Parlor - History of Appleton and America
Traveling back and forth between Cheyenne and Chicago, Henry Rogers met two brothers, William and John Van Nortwick. The Van Nortwick family owned the largest paper mill west of Ohio. It was located in Batavia Illinois, just outside of Chicago. Though successful, the mill had a huge problem: It could not keep up supplying newsprint to the Chicago Tribune.
At this time, literacy was exploding in America, reaching 80% by Eighteen Seventy. This was double from just ten years before. The newly literate populous was clambering for reading material. Sensing the potential, Rogers and the Van Nortwicks formed a partnership to create a paper empire with Rogers supplying the capital and the Van Nortwicks supplying the expertise.
The three men chose Appleton as the location to start their paper empire. It had everything.
It had vast forests to the north for pulp. In fact, Rogers and the Van Nortwicks were among the very first to use the sulfite method (using sulfuric acid) to breakdown wood pulp to make strong, supple paper. The method is still the primary means of making paper today. Henry Rogers was even an early adopter of industrial technologies.
It had large markets to the south like Milwaukee, Chicago, and St Louis. In fact, the partners sold newsprint as far away as Yokohama Japan.
In the middle, it had the broad and brawny Fox River. The river not only supplied the tremendous amount of water required to make paper (10 billion gallons flow past Hearthstone every day), it also supplied the power. The river drops 40 feet in just one mile here in Appleton. This stairstep was perfect for building dams to harness the mechanical power of the river by using waterwheels.
It had a ready-made infrastructure. The river was already lined with mills. At first they were flour mills during the Civil War, then lumber mills. In 1872, Henry starts buying them up and turning them into paper mills.
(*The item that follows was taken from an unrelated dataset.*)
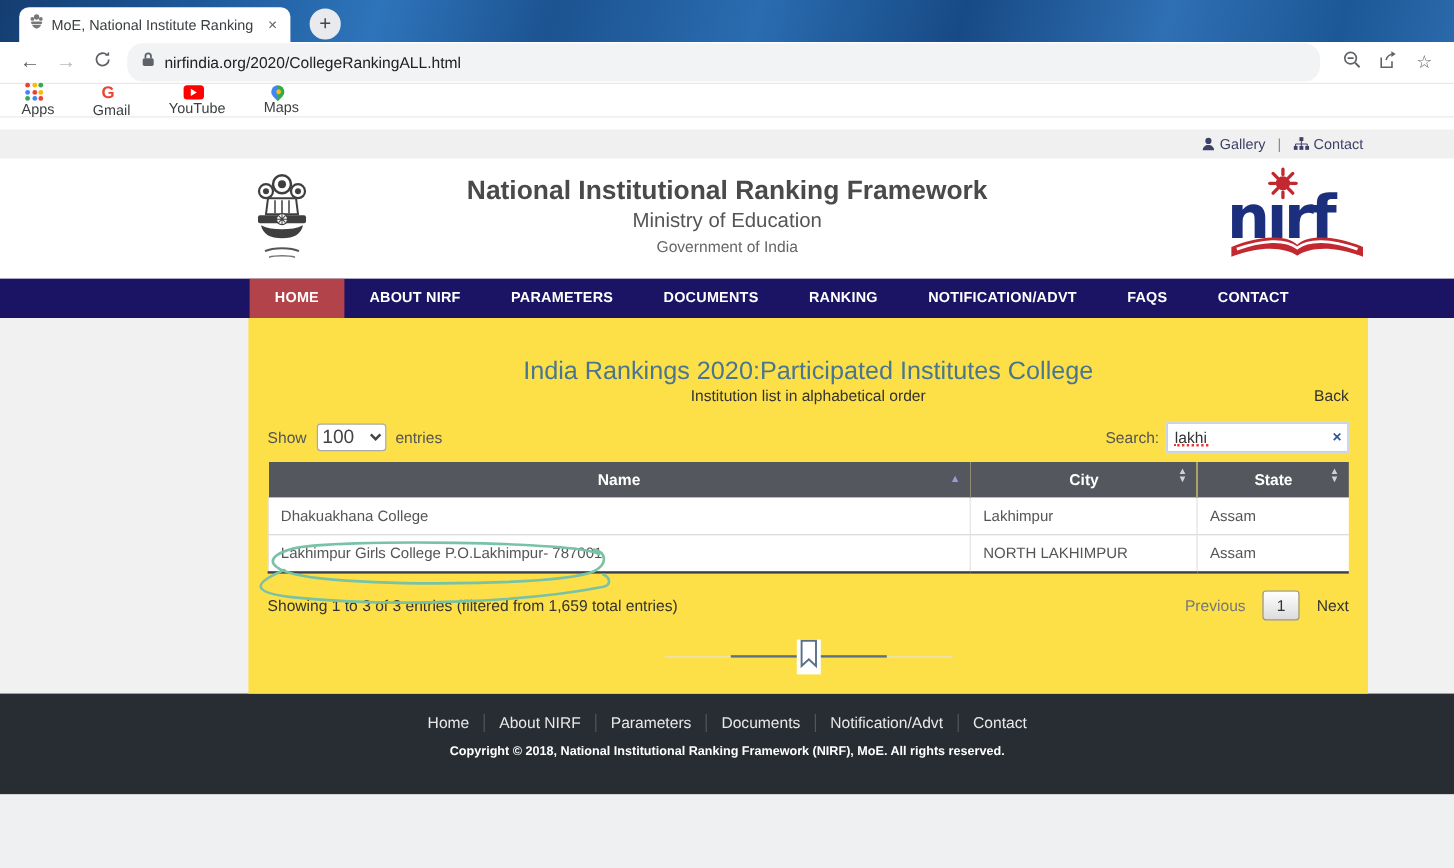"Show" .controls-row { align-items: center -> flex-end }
And finally, it had labor. The mills were filled with millwrights, experienced laborers who knew how to harness the power of the river.
It is the second Waldo painting, over the piano, that depicts this part of Henry’s business empire. It shows the dam, which is still there, and the two papermills that were also originally lit on that first night along with Hearthstone. In the center is the Appleton Paper and Pulp Company (owned by Rogers and his partners) which he founded in 1872. This is where Henry put the dynamo to light his home, that mill, and the mill pictured on the left, the Kimberly and Clark Vulcan mill.
Henry Rogers and his partners along with Kimberly, Clark, and their partners are the ones who founded the paper industry along the Fox River. The area is still dotted with paper mills to this day and is still called "The Paper Valley."